Amanda is a wife, mother, friend, photographer and the creator and host of The Conversation. @AmandadeCadenet

Comments

  • nadereh zelaya

    Anytime a loved one has passed away I put their picture on my altar. An altar can be simple, with crystals and candles. I light the candle in their honor and keep a copper cup which I replenish daily with water. The fire, the water is an offering that nourishes their soul.

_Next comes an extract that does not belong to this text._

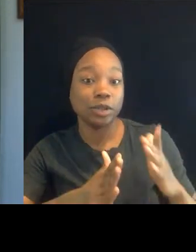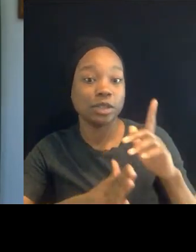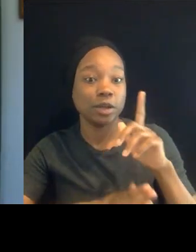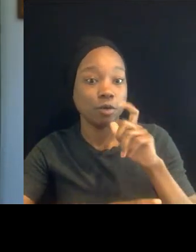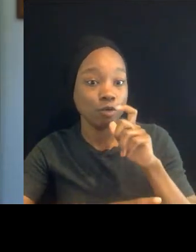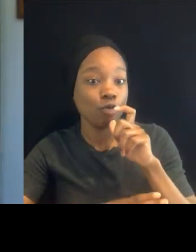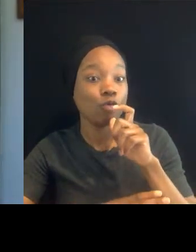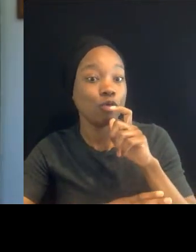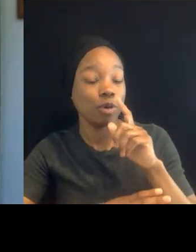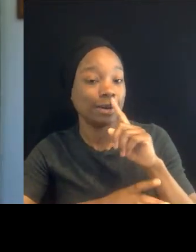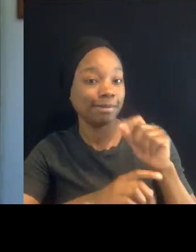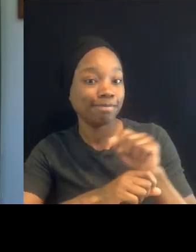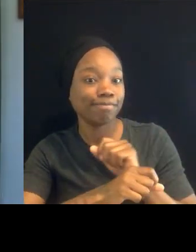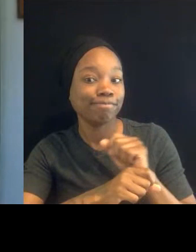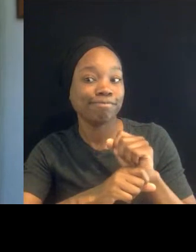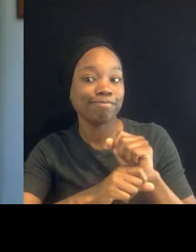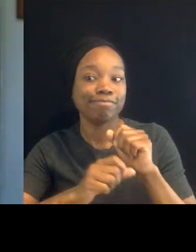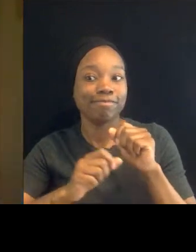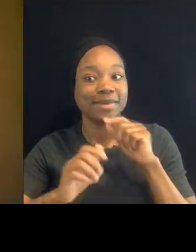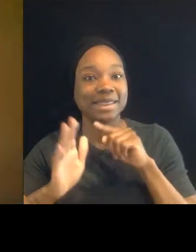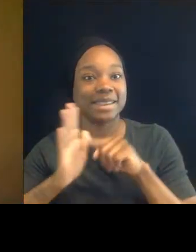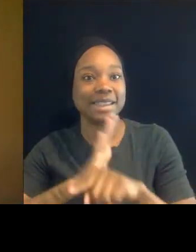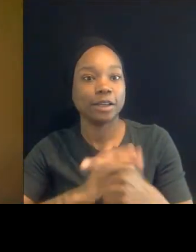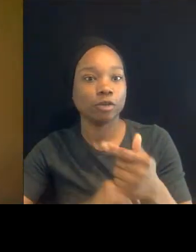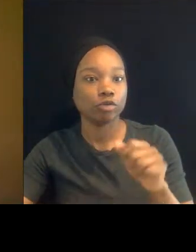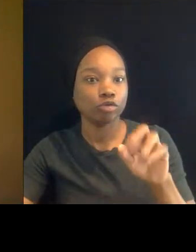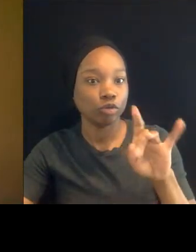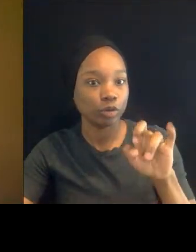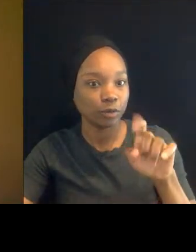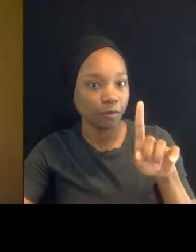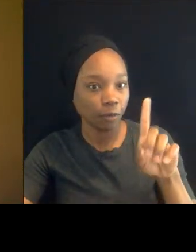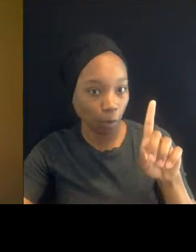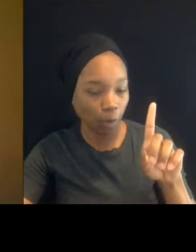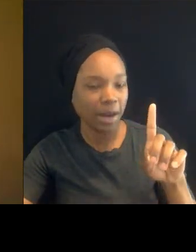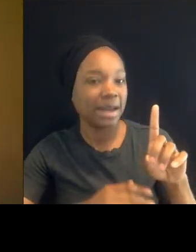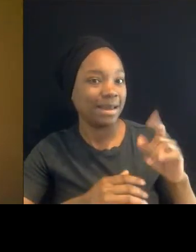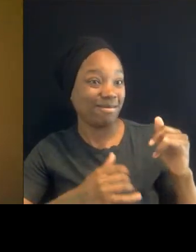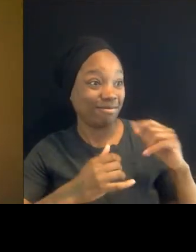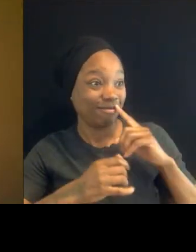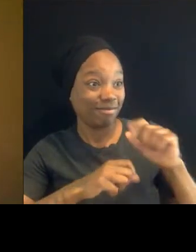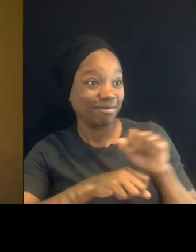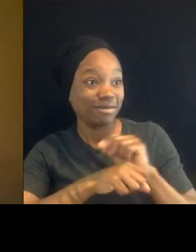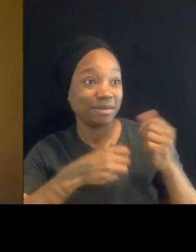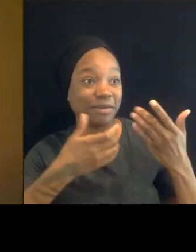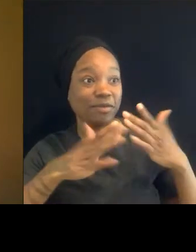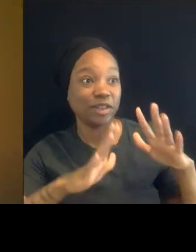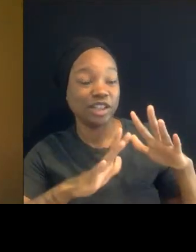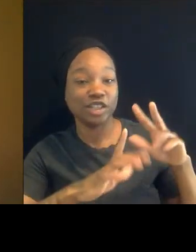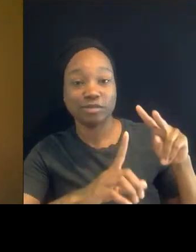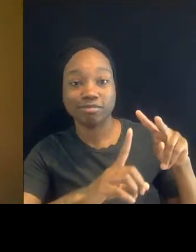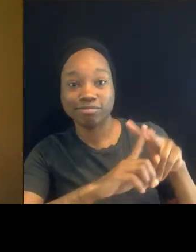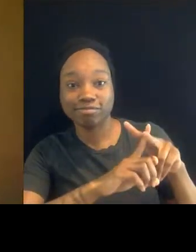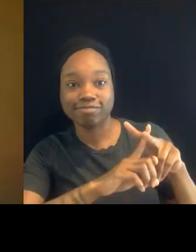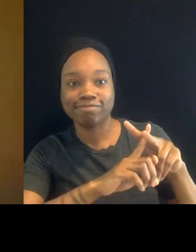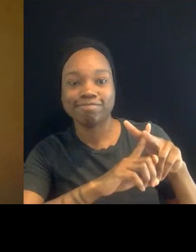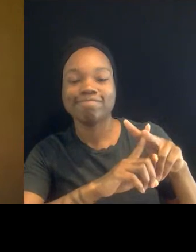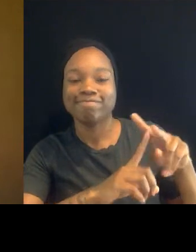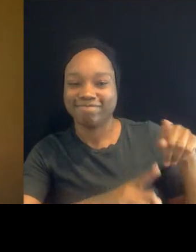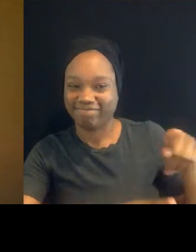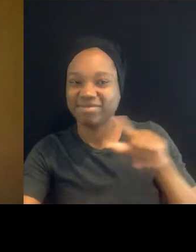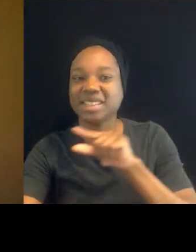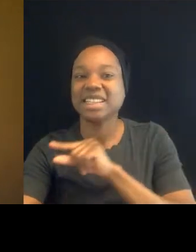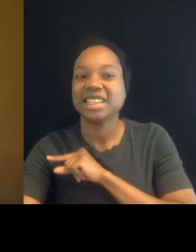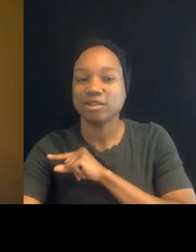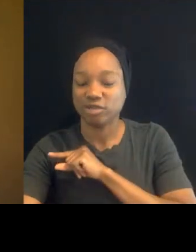who did this? It doesn't seem like it, the jury doesn't even seem to have had to argue very deeply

  • So sorry for your loss Amanda. I’ve experienced this with my dog. His loss was/is so profound. Truly once you find an animal friend like this, it’s no different than the humans in our lives, and even sometimes the bond can be closer, unique, not jumbled with words and expectations. When you think about it, all they want to do is love, have fun, be a part of and connect with you and their family and then protect that with all that they have… this is their only concern. Deep down it must be what we all want, but they just do it, live it, are it. so wonderful. Take care of that connection in the coming days. peace.

  • JenniferEnnifer

    I’m so sorry, and feeling the grief in my heart for you. The timing of her passing and your writing of this is profound, as the 3rd anniversary of the death of my beautiful yellow lab, Sullivan, is in just a couple of days. His passing from cancer was a shock because we, too, didn’t know of his illness until the situation was dire. Time does soften the grief. Lizzie’s passing so quickly is a gift from her. You didn’t have to make horrifying decisions about treatment and extending her life, and when enough was enough. She was happy until the very end. The shock is enormous, I know. It is a new quiet when they go. Please know she is still right there with you, loving you, protecting you. *hug*

  • Jen tobin

    Oh, man….Lizzie Lou….my heart hurts and I feel your loss. I will miss her snorting and snoring and her little sideways head. She was such a sweet girl who got a lot of love…hugs. Xoxo

  • Tannis Dyrland

    I was sorry to hear about the loss of your pet Lizzie. I understand what you and your family are going through. It is hard right now, stay strong. Animals give us unconditional love and when we lose them it is heart wrenching. I lost my 9 year old Min Pin Riley in August 2007. He was the most affectionate, fun loving dog a family could have. He developed hemolytic anemia. While we tried as much as we could to save him, we were told he probably had cancer in the end. We had to make a very hard decision to put him down. Something we never wanted to do. I have never felt so much grief and sadness at that moment for the loss of a pet. Watching the live in him slip away as I held him in my arms. I too had more love for him than someone in my life I had also lost only 6 months before that. Which didn’t seem right. Why do animals do this to us. They are the best friends and listeners are person could have. We made a keepsake shadow box in memory of him. I am also thankful for all the pictures and video I have. I now have 3 more furry friends OMG. Oliver, Monty, Ginger (chihuahua’s) who always brighten up my days. 🙂

  • sue

    I opened your article and immediately started to sob when i saw your cutie and read about missing the sounds. I experienced a similar situation and my heart aches for you and your family. We lost our 7yr old pug in May very suddenly as well. Luckily i have never experienced a loss of a child, but I’m pretty sure it is close to what we experienced. He was my first ‘baby’ and i think of him every day. We have another dog, Lucy, a 7yr old boston terrier/pug, that was his partner in crime/snuggle buddy. We had a beautiful picture (taken on my cell) from a few years ago of my daughter (she was just barely a year) and she’s looking out our front door with her puppy bro and sis. We blew this picture up and put it in his fav spot….above his fav couch cushion. I love thinking if him in his fav spot. Sending you and your family happy fuzzy thoughts and opportunity to share warm memories over the next few weeks.